Cricket Tasmania's boss has thrown his support behind banned WBBL player Emily Smith but believes the punishment dished out to the Hobart wicketkeeper is about right.
Cricket Australia (CA) has banned Smith for a year, with nine months suspended, for posting a Hurricanes team line-up on Instagram about an hour before its official release.
It means she'll be sidelined from all forms of cricket for three months and miss the remainder of the WBBL and WNCL competitions.
The ban has sparked debate, with Australian Cricketers' Association chief executive Alistair Nicholson lashing it as "heavy-handed".
Cricket Tasmania CEO Nick Cummins said Smith had paid a high price for an innocent lapse but understood CA's decision.
"Emily's view is that it was an honest mistake. She absolutely had no intention of breaching any confidence," he said.
"This is not a divisive issue where someone has consciously done the wrong thing. We sit very firmly with the player.
"We need to support her so that, when the ban finishes, she can come back and continue to do what she loves."
Smith on November 2 posted an video online of the Hurricanes' line-up from the dressing room at Burnie before the match against Sydney Thunder.
The match was ultimately washed out without a ball being bowled.
Mobile phones are usually taken from players by team management before they head into the rooms.
"Collectively, we all could have done better," Cummins conceded.
"When management arrived, they probably didn't switch on. The team manager knew she did the wrong thing as well.

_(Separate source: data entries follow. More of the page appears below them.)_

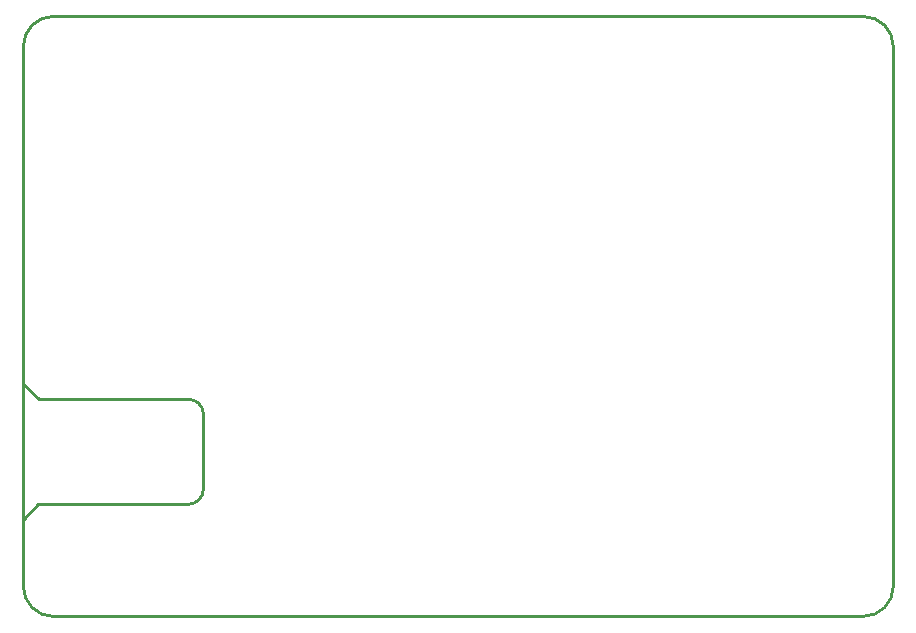
<source format=gko>
G04*
G04 #@! TF.GenerationSoftware,Altium Limited,Altium Designer,24.0.1 (36)*
G04*
G04 Layer_Color=16711935*
%FSLAX44Y44*%
%MOMM*%
G71*
G04*
G04 #@! TF.SameCoordinates,516FB9ED-FB34-4965-85CA-DC03E0874189*
G04*
G04*
G04 #@! TF.FilePolarity,Positive*
G04*
G01*
G75*
%ADD10C,0.2540*%
D10*
X368300Y120650D02*
G03*
X342900Y146050I-25400J0D01*
G01*
Y-361950D02*
G03*
X368300Y-336550I0J25400D01*
G01*
X-342900Y146050D02*
G03*
X-368300Y120650I0J-25400D01*
G01*
Y-336550D02*
G03*
X-342900Y-361950I25400J0D01*
G01*
X-215900Y-190500D02*
G03*
X-228600Y-178100I-12550J-150D01*
G01*
Y-267000D02*
G03*
X-215900Y-254000I-150J12850D01*
G01*
X-342900Y-361950D02*
X342900D01*
X-342900Y146050D02*
X342900D01*
X368300Y-336550D02*
Y120650D01*
X-368300Y-336550D02*
Y120650D01*
Y-165100D02*
X-355300Y-178100D01*
X-368000Y-279400D02*
X-355600Y-267000D01*
X-368300Y-279400D02*
X-368000D01*
X-355300Y-178100D02*
X-342600D01*
X-228600D01*
X-355600Y-267000D02*
X-228600D01*
X-215900Y-254000D02*
Y-190500D01*
M02*

</source>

"Her (manager's) failure was to act swiftly in terms of taking phones. We've certainly had long conversations about that."
Cummins said players were given regular education about when not to use mobile phones as part of anti-corruption measures.
Smith, who is on a one-year deal with the Hurricanes, won't be able to train with the team while she serves her ban.
Nicholson told SEN radio the incident was a "comedy of errors" and the 24-year-old's sanction should have been fully suspended.
"You had a game here where there was rain delay, and it was on ice, so the player had their phone when the system shouldn't have let her have it," he said.
"It's heavy-handed but the reality is she was in a position she shouldn't have been in."
Smith has accepted the sanction for breaching Article 2.3.2 of the anti-corruption code which prohibits disclosing inside information to any person.
Cummins said any decision to re-sign Victorian-born Smith would be based purely on her capabilities as a player.